Now surrounded by three generations of women who also have their own talents and gifts, Trix puts up a hard shell that’s not easy to crack. As Trix adapts to her new surroundings, makes new friends, and slowly starts trusting her newfound family, she begins to explore the truth about herself and her familial past. More importantly, she begins defining and understanding what family truly means. And as the story unfolds, Trix also begins acknowledging that everyone, no matter how happy they seem on the outside, are also going through their own personal struggles. 

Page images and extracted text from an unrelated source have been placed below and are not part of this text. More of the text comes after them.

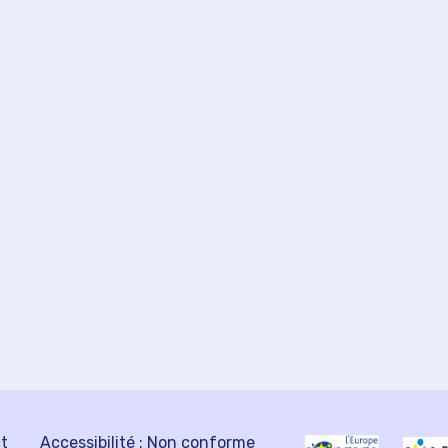
ct
Accessibilité : Non conforme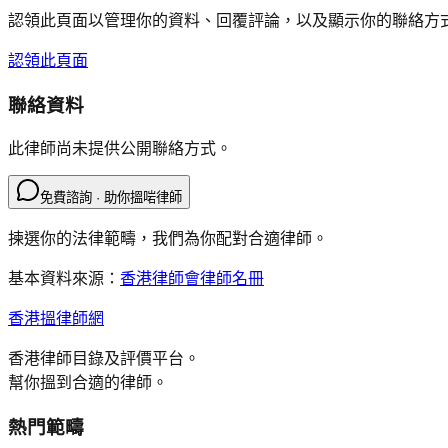
認領此頁面以管理你的資料、回覆評論，以及顯示你的聯絡方
認領此頁面
聯絡資料
此律師尚未提供公開聯絡方式。
免費諮詢 · 助你搵啱律師
揀選你的法律範疇，我們為你配對合適律師。
基本資料來源：
香港律師會律師名冊
香港搵律師網
香港律師目錄及評價平台。
幫你搵到合適的律師。
熱門範疇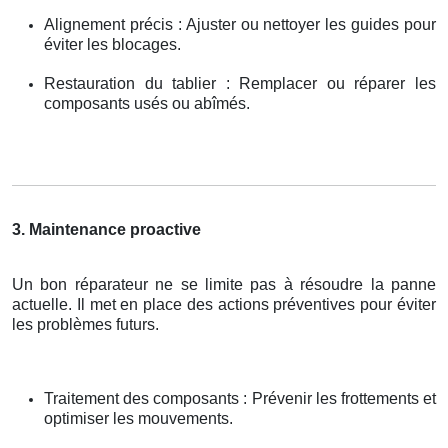
Alignement précis : Ajuster ou nettoyer les guides pour
éviter les blocages.
Restauration du tablier : Remplacer ou réparer les
composants usés ou abîmés.
3. Maintenance proactive
Un bon réparateur ne se limite pas à résoudre la panne
actuelle. Il met en place des actions préventives pour éviter
les problèmes futurs.
Traitement des composants : Prévenir les frottements et
optimiser les mouvements.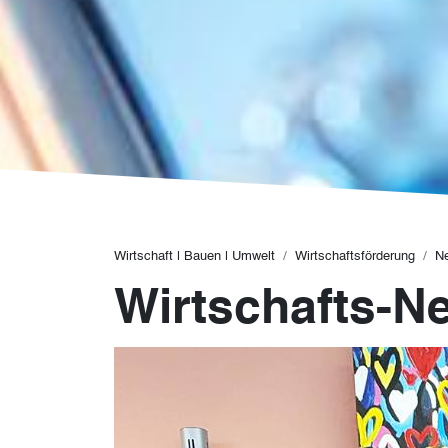
Pfadnavigation
Wirtschaft | Bauen | Umwelt
Wirtschaftsförderung
N
Wirtschafts-N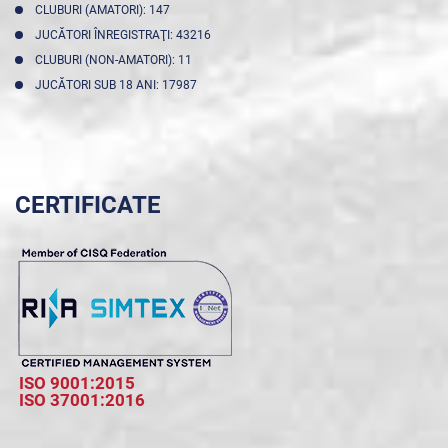
CLUBURI (AMATORI): 147
JUCĂTORI ÎNREGISTRAŢI: 43216
CLUBURI (NON-AMATORI): 11
JUCĂTORI SUB 18 ANI: 17987
CERTIFICATE
ISO 9001:2015
ISO 37001:2016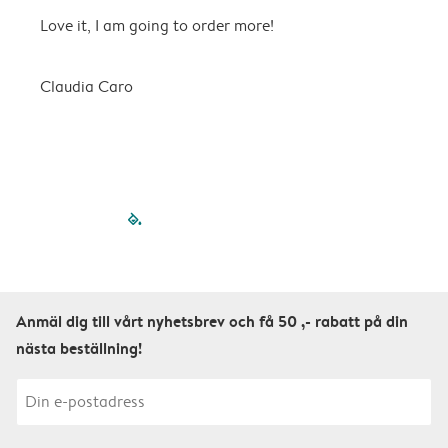
Love it, I am going to order more!
H
Claudia Caro
E
filled-pagination
outlined-paginatio
outlined-paginat
outlined-pagin
outlined-pag
outlined-p
Anmäl dig till vårt nyhetsbrev och få 50 ,- rabatt på din
nästa beställning!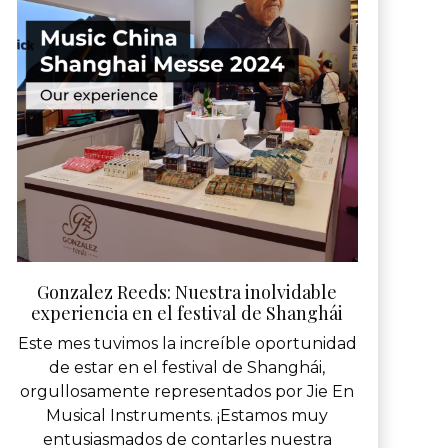
Gonzalez Reeds: Nuestra inolvidable
experiencia en el festival de Shanghái
Este mes tuvimos la increíble oportunidad
de estar en el festival de Shanghái,
orgullosamente representados por Jie En
Musical Instruments. ¡Estamos muy
entusiasmados de contarles nuestra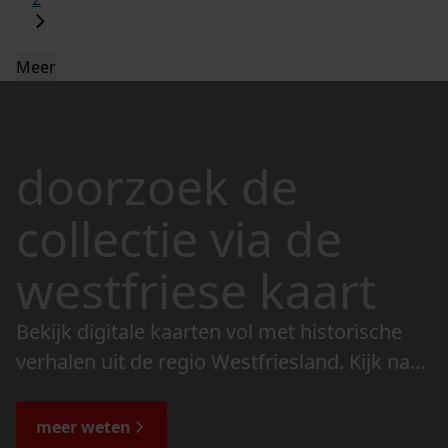
Meer
doorzoek de
collectie via de
westfriese kaart
Bekijk digitale kaarten vol met historische
verhalen uit de regio Westfriesland. Kijk naar
de veranderingen in het landschap en lees
de bijzondere verhalen.
meer weten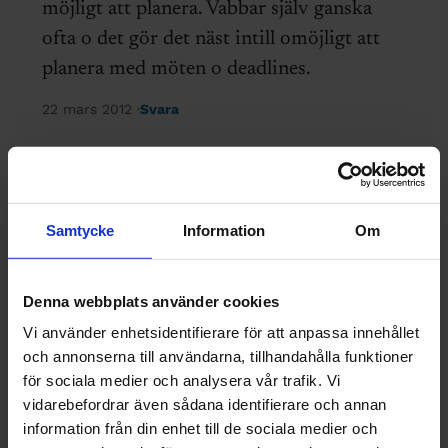
möjligt att planera. Vabbar själv ganska
ofta o det gör det näst intill omöjligt att
planera med möten o deadlines.
22 mars 2012
Svara
Johan
Det varkligen riktigt små skillnader,
Samtycke
Information
Om
försvinnande små. Jag hade trott att det
skulle vara betydligt större skillnad.
Denna webbplats använder cookies
22 mars 2012
Svara
Vi använder enhetsidentifierare för att anpassa innehållet
och annonserna till användarna, tillhandahålla funktioner
för sociala medier och analysera vår trafik. Vi
vidarebefordrar även sådana identifierare och annan
Christina
information från din enhet till de sociala medier och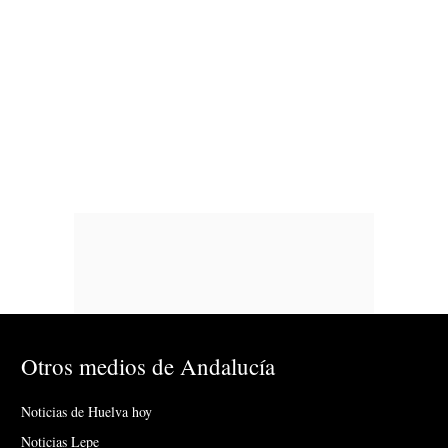
Otros medios de Andalucía
Noticias de Huelva hoy
Noticias Lepe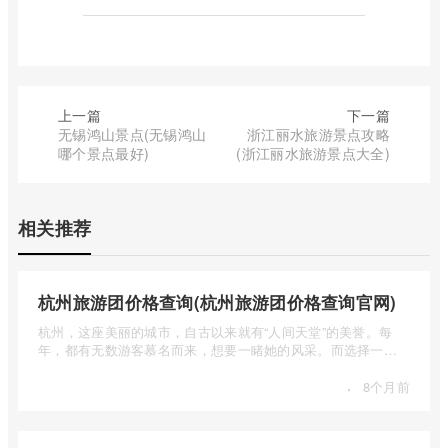
上一篇
下一篇
无锡鸿山景点(无锡鸿山
浙江丽水旅游景点攻略
哪个景点最好)
(浙江丽水旅游景点大全)
相关推荐
杭州旅游团价格查询(杭州旅游团价格查询官网)
杭州，这座美丽的城市，自古以来就有“人间天堂”的美誉。每
年，都有无数游客慕名而来，想要一睹她的风采。而选择一个
合适的旅 ...
·
8个月前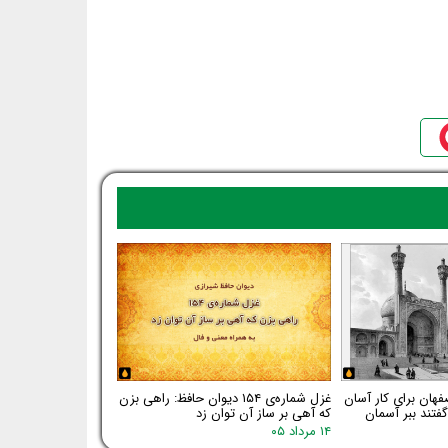
فهان برای کار آسان
غزل شماره‌ی ۱۵۴ دیوان حافظ: راهی بزن
فتند ببر آسمان
که آهی بر ساز آن توان زد
۱۴ مرداد ۰۵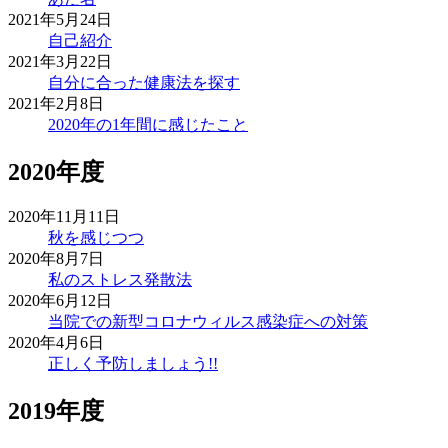
2021年5月24日
自己紹介
2021年3月22日
自分に合った健康法を探す
2021年2月8日
2020年の1年間に感じたこと
2020年度
2020年11月11日
秋を感じつつ
2020年8月7日
私のストレス発散法
2020年6月12日
当院での新型コロナウィルス感染症への対策
2020年4月6日
正しく予防しましょう!!
2019年度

Filled with emotionally-curing pie, a dash of magic, and teenage antics, A Constellation of Roses will have you swimming in emotions of heartache, laughter, tears, and swoons. This novel explores some very heavy issues, which makes these characters so realistic and so easy to connect and fall in love with.

Some favorite quotes:

“Fortune-telling isn’t a science. It’s an art. And sometimes art is messy.”

“Scars tell a story, even when we don’t want them to.”

“You know, there’s an old story that back when they founded Rocksaw, the McCabes were one of the first families here. And their daughters were so beautiful and so strangely gifted that people in Buffalo Hills thought they were witches and wanted to run them out of the area.”

“Love is promising Persian kittens. Love is American slang dictionaries for Scrabble. Love is Coke-and-cherry slushes as midnight. Love is watching the lights come on in town from law chairs on Cedar Mountain. Love is lemon-meringue pie on porch steps.”

“Yes, I have gotten what I always wanted. My deepest secrets. Not a perfect family, after all. But a constellation of women, connected by pie and fortunes and roses. And love.”

 

Blogger Note: Thank you so much to Wunderkind PR for sending me a free copy of A Cosntellation of Roses to read and review.